County may lose up to $6 million in state aid, leaders say

July 19, 1992|By Carol L. Bowers | Carol L. Bowers,Staff Writer

Harford County likely will lose $3 million to $6 million in state aid over the next six months as a result of spending cutbacks brought on by persistent budget woes, county political leaders say.

That prediction cames just a few days after the Schaefer administration unveiled its plan last week to cut $40 million in aid to local governments, including $1.2 million for Harford, to balance the state budget for the fiscal year that ended June 30.
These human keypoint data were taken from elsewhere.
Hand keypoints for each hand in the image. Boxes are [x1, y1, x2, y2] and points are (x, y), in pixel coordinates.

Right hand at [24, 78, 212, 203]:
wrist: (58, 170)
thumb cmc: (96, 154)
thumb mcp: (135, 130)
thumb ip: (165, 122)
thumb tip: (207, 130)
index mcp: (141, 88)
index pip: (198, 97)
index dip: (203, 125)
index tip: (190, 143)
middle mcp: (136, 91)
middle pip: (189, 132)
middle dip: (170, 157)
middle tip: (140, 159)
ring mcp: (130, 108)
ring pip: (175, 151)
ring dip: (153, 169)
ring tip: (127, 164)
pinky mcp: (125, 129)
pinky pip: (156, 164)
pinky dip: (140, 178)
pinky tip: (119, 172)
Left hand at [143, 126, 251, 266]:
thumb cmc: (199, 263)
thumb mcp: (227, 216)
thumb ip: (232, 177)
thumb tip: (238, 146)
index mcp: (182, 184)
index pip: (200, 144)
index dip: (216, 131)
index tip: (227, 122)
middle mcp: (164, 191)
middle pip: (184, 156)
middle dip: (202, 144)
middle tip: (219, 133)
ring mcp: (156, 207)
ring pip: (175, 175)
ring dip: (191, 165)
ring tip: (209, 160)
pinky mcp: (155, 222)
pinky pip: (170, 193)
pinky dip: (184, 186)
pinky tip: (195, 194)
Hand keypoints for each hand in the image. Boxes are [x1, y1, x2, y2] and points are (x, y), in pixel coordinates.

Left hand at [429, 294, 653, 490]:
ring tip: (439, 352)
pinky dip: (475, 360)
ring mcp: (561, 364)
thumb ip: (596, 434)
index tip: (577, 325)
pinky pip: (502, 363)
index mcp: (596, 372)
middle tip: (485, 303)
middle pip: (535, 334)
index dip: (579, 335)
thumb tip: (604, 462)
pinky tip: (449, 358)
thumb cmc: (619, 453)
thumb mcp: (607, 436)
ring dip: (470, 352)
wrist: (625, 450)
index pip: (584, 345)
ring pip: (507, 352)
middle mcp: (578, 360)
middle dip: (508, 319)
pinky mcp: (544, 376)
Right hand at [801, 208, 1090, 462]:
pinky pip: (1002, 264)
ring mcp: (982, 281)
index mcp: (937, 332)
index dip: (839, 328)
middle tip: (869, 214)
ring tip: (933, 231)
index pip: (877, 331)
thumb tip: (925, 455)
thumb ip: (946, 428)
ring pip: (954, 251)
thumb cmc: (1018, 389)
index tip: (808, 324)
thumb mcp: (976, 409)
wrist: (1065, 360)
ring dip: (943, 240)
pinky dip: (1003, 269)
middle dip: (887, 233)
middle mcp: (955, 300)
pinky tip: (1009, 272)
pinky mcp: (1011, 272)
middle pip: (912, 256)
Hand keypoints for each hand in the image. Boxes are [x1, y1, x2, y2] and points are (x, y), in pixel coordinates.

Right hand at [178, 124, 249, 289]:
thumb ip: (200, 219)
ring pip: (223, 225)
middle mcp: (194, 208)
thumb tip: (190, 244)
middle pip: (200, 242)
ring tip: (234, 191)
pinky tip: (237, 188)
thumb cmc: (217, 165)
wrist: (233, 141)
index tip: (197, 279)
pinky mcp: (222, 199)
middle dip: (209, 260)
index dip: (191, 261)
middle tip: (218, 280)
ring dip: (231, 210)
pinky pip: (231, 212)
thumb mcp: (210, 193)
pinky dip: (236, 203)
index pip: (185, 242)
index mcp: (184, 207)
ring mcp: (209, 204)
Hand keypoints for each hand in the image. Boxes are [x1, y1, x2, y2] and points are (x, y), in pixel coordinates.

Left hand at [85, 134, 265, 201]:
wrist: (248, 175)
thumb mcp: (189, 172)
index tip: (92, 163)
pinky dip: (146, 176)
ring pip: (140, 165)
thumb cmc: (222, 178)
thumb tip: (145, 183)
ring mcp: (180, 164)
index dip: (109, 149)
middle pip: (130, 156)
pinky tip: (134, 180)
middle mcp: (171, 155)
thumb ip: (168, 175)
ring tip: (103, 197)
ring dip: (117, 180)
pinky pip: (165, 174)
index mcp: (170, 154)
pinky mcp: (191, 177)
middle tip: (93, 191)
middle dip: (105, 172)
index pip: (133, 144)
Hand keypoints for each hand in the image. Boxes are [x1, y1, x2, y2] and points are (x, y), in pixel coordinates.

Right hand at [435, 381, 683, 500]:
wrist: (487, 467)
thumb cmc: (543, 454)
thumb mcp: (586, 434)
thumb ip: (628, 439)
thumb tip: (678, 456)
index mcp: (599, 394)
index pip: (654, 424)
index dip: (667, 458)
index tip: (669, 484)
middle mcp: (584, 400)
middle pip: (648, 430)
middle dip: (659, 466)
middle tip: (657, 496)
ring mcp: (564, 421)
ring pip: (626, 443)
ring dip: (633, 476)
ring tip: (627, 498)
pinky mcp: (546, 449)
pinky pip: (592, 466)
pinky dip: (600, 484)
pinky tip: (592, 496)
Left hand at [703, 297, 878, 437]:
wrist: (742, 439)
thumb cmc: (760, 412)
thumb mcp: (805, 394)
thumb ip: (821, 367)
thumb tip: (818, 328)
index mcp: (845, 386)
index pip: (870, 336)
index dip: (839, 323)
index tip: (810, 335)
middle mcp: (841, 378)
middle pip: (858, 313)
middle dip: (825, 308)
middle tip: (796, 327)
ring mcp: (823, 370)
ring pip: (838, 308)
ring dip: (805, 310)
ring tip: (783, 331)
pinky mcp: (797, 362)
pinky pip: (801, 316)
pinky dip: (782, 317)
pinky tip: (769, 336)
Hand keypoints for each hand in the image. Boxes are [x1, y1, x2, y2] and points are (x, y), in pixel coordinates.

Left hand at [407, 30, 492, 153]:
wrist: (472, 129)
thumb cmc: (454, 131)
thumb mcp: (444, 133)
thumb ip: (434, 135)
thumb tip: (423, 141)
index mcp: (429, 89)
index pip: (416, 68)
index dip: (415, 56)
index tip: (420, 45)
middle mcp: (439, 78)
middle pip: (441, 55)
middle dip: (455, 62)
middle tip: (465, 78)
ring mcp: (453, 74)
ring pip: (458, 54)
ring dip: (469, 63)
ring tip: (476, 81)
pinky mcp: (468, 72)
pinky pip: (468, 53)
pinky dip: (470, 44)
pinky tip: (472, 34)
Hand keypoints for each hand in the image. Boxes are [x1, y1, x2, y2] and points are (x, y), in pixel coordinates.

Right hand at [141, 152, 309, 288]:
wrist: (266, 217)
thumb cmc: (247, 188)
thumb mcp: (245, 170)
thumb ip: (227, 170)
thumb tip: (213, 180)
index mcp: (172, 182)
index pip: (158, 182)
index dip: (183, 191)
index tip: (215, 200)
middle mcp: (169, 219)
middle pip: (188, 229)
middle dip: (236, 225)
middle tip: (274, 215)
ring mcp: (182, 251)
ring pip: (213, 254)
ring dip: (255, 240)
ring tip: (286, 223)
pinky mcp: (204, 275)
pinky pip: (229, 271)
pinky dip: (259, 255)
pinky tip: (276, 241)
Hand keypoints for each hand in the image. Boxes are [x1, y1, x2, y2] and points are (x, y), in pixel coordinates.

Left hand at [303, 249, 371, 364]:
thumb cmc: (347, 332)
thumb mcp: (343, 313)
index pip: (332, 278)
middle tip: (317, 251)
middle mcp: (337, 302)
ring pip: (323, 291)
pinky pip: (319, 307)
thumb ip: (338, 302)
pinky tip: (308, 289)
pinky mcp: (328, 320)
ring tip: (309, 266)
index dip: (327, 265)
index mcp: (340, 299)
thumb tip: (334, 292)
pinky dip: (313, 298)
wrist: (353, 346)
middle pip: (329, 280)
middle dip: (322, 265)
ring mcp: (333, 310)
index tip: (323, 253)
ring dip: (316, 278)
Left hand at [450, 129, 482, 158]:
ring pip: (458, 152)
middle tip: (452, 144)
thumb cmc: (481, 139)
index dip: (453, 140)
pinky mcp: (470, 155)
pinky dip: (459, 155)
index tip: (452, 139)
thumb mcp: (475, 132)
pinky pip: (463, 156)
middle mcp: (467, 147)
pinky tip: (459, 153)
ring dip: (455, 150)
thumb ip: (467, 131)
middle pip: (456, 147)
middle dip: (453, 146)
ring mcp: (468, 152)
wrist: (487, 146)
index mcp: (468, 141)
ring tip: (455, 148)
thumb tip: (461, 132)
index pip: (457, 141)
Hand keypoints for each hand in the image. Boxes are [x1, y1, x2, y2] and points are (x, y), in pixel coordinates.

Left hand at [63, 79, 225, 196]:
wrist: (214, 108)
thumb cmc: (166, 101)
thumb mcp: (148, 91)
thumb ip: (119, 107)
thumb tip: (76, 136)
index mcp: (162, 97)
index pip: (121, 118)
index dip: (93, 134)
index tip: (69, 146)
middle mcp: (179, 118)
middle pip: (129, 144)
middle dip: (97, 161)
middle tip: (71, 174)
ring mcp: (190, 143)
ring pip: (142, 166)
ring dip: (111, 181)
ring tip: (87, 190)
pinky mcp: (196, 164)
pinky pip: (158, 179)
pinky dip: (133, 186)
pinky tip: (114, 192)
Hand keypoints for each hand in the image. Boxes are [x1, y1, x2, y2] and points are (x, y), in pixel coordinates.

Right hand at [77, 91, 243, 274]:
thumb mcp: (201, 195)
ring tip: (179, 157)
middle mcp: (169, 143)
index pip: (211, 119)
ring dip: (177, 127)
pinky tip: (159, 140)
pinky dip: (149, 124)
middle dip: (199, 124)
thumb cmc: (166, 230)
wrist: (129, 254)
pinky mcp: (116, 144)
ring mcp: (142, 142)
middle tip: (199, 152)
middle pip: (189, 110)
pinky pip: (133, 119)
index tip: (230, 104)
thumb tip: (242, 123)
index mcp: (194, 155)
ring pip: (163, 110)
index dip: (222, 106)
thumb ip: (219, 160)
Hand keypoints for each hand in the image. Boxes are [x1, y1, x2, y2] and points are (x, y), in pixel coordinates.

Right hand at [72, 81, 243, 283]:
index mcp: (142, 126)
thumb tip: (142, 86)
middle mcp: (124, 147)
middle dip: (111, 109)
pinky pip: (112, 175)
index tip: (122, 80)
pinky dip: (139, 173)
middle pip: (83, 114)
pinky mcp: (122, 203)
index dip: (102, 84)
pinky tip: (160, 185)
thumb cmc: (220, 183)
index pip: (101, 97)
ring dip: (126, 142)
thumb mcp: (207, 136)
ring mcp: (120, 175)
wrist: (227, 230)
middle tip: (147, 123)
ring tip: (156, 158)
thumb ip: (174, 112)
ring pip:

Del. Donald C. Fry, D-District 35A, who sits on the House Ways and Means Committee, predicted the state would slash up to $4 million more in aid to the county, on top of the $1.2 million.

Mr. Fry said the Schaefer administration would likely propose the additional round of cutbacks this fall, to balance the fiscal 1993 budget.

"There's not a whole lot left to cut," said Larry Klimovitz, the county's director of administrator. "What are we going to do if that happens? Shriek."

The Board of Public Works -- composed of Gov. William Donald Schaefer, state Treasurer Lucille Maurer and Comptroller Louis L. Goldstein -- is scheduled to meet Wednesday in Annapolis to consider the first round of proposed spending reductions.

Sen. Habern W. Freeman, D-District 34, said he, too, was aware of projections that Harford would lose another $3 million to $5 million, though he disputed the use of the term "cuts" to explain the state's actions.

"The fact is [the state is] probably going to be getting $800 million more in revenue but not the $1 billion we planned for, and they're calling it a $200 million shortfall," he said.

Sen. William H. Amoss Jr., D-District 35A, said state administrators had not told him the exact amount of aid to Harford that will be cut, but they did say the next announced round of state cuts will be to state agencies in an effort to spare local governments.

"We're just going to have to struggle through," said Mr. Amoss. "We're just going to have to pare it until it works."

Mr. Klimovitz said a $3 million-to-$5 million cut on top of the $1.2 million cut now being discussed for Harford County "is not out of line" in proportion to the projected state deficit.

Mr. Klimovitz said that if approved by the Board of Public Works and state legislators, the proposed $1.2 million spending reduction would mean a loss of $402,388 for the county Health Department. Harford Community College would lose $400,178; public safety and police aid, $275,025; and education, $107,057.

Mr. Fry said the possibility of cutbacks to community colleges particularly troubled him. Calling the two-year schools "the wave of the future" now that education at four-year colleges is so expensive, he vowed to fight any cutbacks.

Mr. Klimovitz said that as a last resort, the county could make up for the state cutbacks with about $7.3 million left over from fiscal 1992, which ended June 30.

"But there are more cuts coming," he said. "First, I'm going to see if the agencies can absorb as much as possible."

He said he didn't count on state aid in preparing Harford's $191 million operating budget, but the county is expecting $91 million in direct aid to agencies: $75 million for education; $850,000 for public libraries; $5.4 million for Harford Community College; $1.5 million for the Health Department; $1.5 million for public safety; $600,000 for recreation; and $7 million for highways

Last year, Harford lost about $11 million in state aid sent directly to various agencies and money contributed to the county's general operating budget.

"There was a lack of harmony last year about the revenue projections for this year," Mr. Klimovitz said. "There certainly wasn't a feeling that they were realistic numbers. We said they'd be back for more cuts, and we were right."